Heligoland, of course, and not Great Britain:
A thousand carven saints are lain in dust
In lands the Prussian Junker sets his boot on,
But Wilhelm Shakspeare and his honoured bust
Shall save themselves by being partly Teuton.

And when the hooves of those imperial swine
Leap, as of course they will, the ocean's borders,
And England's trampled down from Thames to Tyne,
And Wells is burnt, and Winchester, by orders,
It may be tears shall start into the eyes
Of helméd colonels in our Midland valleys,
And they shall spare the tomb where Shakspeare lies;
He was a German (Deutschland über alles).

Almost I seem to see the Uhlans stand,
Paying their pious sixpences to enter
That little homestead of the Fatherland
That housed the dramatist in Stratford's centre;
A trifle flushed, maybe, with English beer,
But mutely reverent and not talking chattily,
They write beneath their names: "A friend lives here;
Not to be ransacked. Signed, The Modern Attilae."

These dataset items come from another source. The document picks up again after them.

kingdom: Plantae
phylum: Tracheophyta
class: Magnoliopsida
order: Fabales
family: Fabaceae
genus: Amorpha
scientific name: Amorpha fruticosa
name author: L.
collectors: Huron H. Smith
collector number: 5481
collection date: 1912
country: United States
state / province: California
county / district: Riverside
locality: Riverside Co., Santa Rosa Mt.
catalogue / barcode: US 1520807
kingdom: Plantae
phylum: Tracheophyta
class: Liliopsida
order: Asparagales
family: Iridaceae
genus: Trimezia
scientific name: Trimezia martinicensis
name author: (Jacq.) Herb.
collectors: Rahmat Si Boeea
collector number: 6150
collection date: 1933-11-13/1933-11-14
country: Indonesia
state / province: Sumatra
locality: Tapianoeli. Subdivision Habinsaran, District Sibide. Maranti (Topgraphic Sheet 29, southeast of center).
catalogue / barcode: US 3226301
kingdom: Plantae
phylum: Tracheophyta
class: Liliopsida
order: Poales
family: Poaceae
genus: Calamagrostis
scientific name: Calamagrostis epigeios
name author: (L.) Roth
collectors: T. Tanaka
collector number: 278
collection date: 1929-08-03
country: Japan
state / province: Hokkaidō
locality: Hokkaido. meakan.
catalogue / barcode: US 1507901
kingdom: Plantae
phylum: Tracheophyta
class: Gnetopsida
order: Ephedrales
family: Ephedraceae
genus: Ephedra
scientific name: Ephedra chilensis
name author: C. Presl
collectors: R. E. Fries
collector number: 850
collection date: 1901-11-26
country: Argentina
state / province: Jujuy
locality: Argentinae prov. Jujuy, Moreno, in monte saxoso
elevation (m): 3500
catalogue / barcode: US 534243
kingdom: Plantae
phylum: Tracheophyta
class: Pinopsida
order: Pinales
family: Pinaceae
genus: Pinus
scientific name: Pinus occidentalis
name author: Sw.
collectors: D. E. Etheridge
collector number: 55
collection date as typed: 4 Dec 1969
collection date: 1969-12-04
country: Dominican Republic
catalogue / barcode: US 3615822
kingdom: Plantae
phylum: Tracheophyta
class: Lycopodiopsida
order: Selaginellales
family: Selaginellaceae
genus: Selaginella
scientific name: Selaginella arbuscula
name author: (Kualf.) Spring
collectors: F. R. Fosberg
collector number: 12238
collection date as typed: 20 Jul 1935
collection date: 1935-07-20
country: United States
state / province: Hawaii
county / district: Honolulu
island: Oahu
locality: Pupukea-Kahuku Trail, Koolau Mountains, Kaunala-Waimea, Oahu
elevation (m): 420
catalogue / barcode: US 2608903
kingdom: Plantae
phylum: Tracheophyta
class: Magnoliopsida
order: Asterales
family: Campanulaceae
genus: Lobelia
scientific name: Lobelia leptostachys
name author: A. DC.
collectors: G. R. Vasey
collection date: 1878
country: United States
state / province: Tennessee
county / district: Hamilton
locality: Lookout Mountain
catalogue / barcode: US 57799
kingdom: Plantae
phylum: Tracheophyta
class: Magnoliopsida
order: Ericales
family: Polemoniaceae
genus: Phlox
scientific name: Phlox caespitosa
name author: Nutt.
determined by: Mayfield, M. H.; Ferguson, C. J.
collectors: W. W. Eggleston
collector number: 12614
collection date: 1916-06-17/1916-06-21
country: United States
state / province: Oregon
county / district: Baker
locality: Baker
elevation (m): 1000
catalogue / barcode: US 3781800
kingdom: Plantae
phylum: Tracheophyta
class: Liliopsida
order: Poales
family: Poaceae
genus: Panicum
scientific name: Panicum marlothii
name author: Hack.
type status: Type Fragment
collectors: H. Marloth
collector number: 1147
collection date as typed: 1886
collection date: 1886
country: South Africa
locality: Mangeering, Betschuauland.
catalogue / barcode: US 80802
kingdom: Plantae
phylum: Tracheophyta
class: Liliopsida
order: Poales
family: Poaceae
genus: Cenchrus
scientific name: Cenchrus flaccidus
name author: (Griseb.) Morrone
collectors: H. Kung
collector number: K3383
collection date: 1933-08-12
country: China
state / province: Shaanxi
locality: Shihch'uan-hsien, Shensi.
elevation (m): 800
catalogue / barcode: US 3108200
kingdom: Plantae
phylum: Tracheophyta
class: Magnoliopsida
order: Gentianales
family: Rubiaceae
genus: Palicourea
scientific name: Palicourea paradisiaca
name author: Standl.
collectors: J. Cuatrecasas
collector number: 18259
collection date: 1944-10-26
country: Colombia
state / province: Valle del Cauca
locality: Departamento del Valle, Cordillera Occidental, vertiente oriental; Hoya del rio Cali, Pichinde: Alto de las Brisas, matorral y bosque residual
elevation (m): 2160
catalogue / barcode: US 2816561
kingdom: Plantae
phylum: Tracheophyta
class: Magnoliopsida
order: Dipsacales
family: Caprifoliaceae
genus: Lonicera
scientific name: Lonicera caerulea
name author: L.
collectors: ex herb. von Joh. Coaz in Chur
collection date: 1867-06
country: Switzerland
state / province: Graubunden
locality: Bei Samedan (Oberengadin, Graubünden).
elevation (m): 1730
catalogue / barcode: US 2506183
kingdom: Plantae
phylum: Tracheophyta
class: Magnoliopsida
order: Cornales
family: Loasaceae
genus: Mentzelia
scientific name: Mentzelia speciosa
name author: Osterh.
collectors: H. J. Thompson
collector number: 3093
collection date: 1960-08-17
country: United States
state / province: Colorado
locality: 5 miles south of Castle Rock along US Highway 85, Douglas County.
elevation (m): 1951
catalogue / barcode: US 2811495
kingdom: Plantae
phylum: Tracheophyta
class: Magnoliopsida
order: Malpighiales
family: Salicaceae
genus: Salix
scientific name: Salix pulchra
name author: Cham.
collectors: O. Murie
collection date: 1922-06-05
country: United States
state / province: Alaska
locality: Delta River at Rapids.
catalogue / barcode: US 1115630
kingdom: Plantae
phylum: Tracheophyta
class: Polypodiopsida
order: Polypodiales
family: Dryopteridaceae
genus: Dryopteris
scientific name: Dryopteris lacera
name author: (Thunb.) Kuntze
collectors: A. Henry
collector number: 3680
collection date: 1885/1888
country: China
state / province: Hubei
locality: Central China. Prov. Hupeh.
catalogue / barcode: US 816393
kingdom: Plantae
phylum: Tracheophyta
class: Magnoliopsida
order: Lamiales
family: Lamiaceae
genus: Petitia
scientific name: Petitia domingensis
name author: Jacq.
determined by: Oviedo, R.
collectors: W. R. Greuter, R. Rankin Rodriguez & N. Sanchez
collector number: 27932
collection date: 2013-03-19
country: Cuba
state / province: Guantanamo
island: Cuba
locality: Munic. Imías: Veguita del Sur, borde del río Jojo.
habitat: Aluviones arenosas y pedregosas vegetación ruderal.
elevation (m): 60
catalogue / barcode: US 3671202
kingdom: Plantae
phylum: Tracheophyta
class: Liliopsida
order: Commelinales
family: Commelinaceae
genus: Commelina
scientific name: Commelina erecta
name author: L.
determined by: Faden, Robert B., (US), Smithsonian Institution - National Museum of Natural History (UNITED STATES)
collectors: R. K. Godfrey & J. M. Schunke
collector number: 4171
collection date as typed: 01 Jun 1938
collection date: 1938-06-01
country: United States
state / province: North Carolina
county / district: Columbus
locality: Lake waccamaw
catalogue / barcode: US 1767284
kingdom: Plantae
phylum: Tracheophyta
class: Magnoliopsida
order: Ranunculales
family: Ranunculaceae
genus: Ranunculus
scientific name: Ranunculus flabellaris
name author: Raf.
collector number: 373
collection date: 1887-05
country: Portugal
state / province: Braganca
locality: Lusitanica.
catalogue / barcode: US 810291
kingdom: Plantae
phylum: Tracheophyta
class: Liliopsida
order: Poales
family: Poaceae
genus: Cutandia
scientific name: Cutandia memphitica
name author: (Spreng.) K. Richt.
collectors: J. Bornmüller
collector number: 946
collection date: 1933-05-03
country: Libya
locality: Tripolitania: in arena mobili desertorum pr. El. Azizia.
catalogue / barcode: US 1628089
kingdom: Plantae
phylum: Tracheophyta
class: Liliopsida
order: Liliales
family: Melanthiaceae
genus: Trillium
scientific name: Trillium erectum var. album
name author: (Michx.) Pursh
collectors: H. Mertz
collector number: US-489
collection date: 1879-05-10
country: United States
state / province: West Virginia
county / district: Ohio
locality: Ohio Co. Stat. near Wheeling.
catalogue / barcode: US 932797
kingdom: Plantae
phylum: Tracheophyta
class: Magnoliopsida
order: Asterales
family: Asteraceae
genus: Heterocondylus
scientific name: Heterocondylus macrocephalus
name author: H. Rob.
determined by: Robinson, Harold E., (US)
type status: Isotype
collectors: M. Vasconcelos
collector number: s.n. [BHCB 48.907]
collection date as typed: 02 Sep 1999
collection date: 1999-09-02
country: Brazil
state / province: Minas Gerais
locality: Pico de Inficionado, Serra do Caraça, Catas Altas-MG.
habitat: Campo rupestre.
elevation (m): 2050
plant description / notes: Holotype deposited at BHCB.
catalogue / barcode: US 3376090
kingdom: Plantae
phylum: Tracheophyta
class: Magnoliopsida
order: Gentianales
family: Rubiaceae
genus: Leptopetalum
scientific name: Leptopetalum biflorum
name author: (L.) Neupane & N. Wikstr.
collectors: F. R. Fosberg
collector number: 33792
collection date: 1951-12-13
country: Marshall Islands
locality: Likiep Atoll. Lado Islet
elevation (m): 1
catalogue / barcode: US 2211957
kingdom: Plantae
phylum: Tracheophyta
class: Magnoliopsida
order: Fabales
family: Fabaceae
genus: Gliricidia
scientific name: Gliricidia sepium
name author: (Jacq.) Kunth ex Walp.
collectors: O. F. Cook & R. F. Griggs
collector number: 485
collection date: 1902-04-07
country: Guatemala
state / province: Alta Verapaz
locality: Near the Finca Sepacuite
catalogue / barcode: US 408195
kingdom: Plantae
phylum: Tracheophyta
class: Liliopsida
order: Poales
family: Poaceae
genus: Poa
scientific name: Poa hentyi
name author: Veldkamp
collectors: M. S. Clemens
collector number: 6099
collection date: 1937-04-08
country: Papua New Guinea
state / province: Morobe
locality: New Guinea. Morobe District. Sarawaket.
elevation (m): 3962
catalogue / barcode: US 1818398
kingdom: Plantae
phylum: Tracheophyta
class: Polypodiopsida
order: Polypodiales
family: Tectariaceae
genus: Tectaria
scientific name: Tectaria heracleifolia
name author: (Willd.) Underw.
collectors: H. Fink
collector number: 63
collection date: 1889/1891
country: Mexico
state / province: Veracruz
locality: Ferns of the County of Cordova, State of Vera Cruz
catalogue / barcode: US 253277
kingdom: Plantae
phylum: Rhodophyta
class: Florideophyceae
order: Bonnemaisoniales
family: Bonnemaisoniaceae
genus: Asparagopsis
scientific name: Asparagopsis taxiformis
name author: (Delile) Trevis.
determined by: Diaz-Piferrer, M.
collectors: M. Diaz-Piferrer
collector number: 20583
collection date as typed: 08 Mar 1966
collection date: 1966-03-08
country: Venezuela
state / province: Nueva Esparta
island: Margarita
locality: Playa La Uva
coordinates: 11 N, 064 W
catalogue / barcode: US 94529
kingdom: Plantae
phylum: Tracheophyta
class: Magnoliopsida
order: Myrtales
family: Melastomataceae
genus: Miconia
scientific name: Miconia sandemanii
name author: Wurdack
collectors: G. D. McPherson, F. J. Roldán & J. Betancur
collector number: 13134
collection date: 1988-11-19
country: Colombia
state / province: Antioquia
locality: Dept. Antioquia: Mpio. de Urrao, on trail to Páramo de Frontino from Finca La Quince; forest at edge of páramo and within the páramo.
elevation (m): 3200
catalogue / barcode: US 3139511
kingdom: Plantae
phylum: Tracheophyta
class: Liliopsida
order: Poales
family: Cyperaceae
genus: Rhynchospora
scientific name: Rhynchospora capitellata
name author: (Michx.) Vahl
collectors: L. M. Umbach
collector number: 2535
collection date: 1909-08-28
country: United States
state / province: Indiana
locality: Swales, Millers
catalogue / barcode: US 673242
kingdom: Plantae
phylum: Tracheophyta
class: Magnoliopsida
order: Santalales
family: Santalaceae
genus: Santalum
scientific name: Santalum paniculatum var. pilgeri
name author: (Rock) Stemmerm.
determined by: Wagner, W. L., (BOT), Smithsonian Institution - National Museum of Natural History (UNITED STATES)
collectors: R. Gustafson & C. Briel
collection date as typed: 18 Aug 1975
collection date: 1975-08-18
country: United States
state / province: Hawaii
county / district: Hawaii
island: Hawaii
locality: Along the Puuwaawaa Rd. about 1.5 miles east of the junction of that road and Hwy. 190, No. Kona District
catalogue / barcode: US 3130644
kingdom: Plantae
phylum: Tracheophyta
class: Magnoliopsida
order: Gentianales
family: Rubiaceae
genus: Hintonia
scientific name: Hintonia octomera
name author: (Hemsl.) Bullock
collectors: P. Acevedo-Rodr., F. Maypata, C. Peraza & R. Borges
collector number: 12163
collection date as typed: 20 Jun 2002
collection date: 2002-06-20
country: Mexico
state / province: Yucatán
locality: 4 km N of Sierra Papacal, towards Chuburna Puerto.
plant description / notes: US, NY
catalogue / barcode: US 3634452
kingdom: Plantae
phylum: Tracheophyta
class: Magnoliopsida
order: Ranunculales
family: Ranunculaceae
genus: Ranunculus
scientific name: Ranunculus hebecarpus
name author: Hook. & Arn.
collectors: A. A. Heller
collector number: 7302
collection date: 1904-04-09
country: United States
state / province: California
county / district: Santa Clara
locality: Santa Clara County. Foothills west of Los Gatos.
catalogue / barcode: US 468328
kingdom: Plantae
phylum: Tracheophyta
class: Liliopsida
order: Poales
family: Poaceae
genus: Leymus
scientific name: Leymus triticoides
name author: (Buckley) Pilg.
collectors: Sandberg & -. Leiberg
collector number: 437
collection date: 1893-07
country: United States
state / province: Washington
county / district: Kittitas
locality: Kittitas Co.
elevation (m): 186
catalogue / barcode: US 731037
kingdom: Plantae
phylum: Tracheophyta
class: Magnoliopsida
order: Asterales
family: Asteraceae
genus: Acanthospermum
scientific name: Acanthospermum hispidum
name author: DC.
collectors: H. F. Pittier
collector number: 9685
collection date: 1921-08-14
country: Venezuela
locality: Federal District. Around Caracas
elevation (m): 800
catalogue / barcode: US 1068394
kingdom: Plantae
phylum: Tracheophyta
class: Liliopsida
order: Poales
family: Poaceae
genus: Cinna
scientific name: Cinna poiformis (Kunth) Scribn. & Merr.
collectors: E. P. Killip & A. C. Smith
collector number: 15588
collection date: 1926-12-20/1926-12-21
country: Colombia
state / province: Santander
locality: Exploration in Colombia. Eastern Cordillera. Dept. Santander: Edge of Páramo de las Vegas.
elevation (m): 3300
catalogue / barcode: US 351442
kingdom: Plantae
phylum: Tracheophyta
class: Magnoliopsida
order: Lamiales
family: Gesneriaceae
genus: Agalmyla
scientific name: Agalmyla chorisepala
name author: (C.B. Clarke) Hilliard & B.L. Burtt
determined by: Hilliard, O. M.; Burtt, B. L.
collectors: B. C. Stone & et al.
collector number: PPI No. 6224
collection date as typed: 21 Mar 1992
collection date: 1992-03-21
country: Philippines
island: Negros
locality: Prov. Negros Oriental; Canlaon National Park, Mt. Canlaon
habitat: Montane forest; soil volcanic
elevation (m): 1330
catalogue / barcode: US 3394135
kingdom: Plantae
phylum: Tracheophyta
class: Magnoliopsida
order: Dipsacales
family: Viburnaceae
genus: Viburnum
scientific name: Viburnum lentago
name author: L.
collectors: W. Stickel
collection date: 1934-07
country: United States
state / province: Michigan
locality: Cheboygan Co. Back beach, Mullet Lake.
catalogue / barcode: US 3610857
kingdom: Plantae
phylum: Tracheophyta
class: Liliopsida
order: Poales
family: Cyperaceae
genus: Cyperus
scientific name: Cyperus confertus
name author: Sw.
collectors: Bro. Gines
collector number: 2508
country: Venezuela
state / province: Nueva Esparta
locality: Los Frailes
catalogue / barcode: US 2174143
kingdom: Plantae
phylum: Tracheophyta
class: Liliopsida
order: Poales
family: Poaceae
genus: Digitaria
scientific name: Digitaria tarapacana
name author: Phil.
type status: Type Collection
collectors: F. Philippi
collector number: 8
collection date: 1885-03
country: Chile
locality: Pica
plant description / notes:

A glorious scene. The voice of Krupp is dumb;
Not pining now for Frankfort or for Münich,
The sub-lieutenant slides with quivering thumb
A picture-posteard underneath his tunic.
Till then, if any dawn of doubt creeps in
Ilow best to judge the Bard and praise him rightly,
Let me implore the actors of Berlin
To play Macbeth to crowded houses nightly.